Hypergiant Industries
- Company type: Private
- Industry: Artificial intelligence
- Founded: February 2018
- Founder: Ben Lamm; Will Womble; John Fremont;
- Headquarters: Austin, Texas, United States
- Area served: Worldwide
- Key people: Mike Betzer (CEO); Ben Lamm (Founder); C.K. Sample (Chief Customer Officer); Mike Roberts (CTO); Quentin Donnellan (President, Space & Defense); Tim Paulin (CFO); Marc Katz (General Counsel)
- Number of employees: 185
- Website: hypergiant.com

= Hypergiant Industries =

American technology company

Hypergiant is an Austin, Texas based technology company, founded in February 2018, and currently headed by CEO Mike Betzer.

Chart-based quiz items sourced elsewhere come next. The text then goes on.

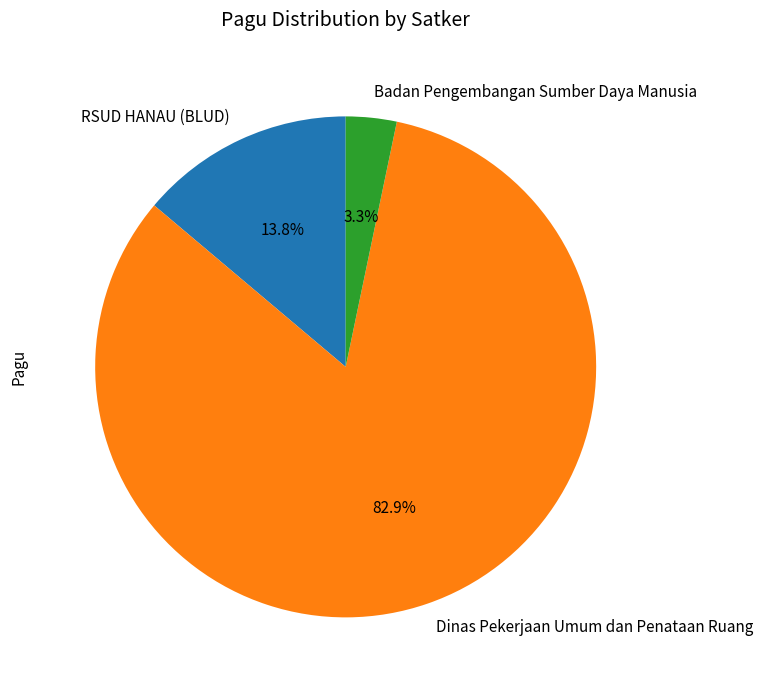

Which slice is the smallest?

Badan Pengembangan Sumber Daya Manusia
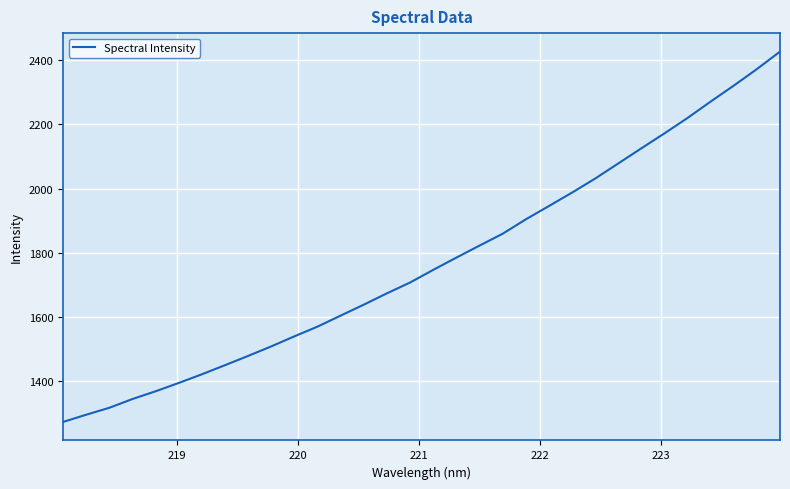

What is the maximum value shown in the chart?

2426.5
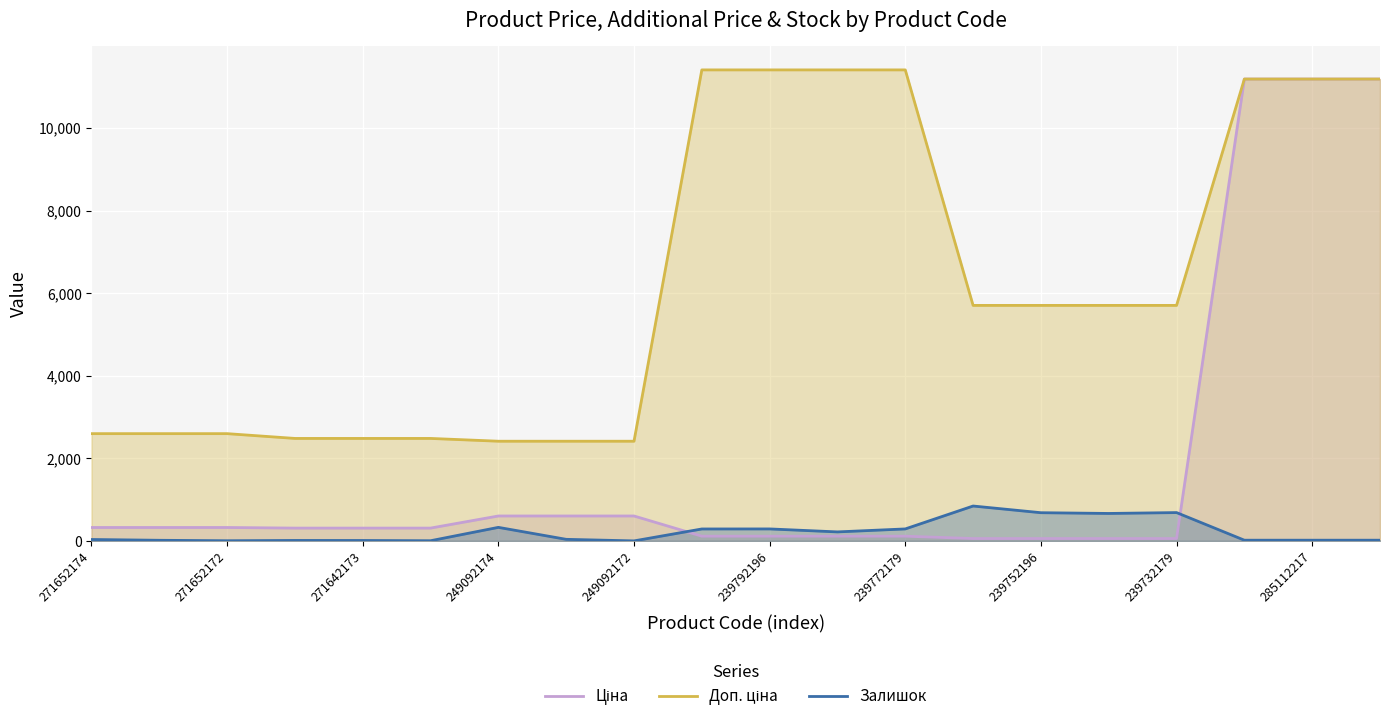

True or false: Доп. ціна and Ціна intersect in this chart.

False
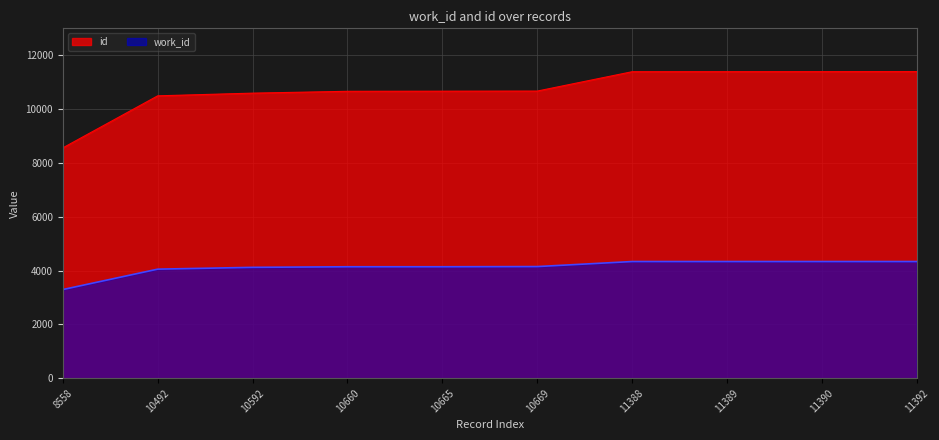

Reading right to left, extract all data points from this chart.

id: 11392=11392	11390=11390	11389=11389	11388=11388	10669=10669	10665=10665	10660=10660	10592=10592	10492=10492	8558=8558
work_id: 11392=4335	11390=4335	11389=4335	11388=4335	10669=4148	10665=4141	10660=4141	10592=4119	10492=4052	8558=3294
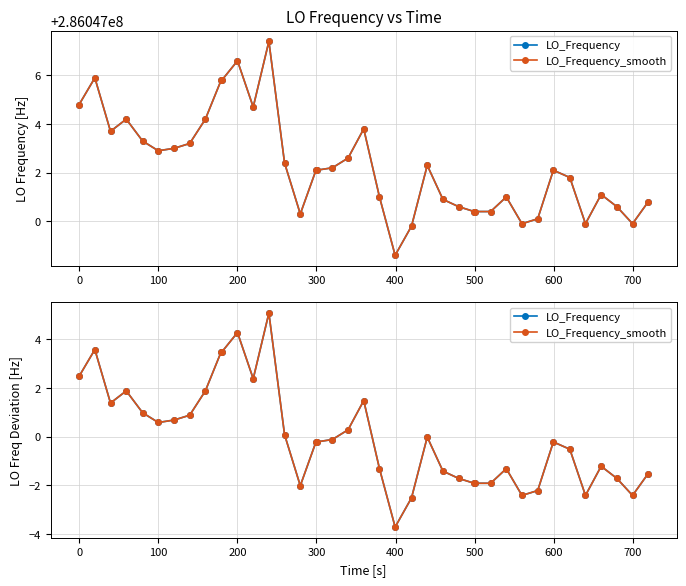

Rank the series by their maximum value, from highest to lowest.

LO_Frequency, LO_Frequency_smooth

The company develops artificial intelligence (AI) products, focused on its CommandCenter Platform.

In August 2019, global consulting firm Booz Allen announced a venture with Hypergiant to deliver AI products for public sector clients. In September 2019, its algae-based air cleaner, was noted by Fast Company as a "world-changing idea", and was reviewed in Popular Mechanics, and other media.

In August 2023, it was announced the Dallas-based private equity company, Trive Capital had acquired Hypergiant for an undisclosed amount.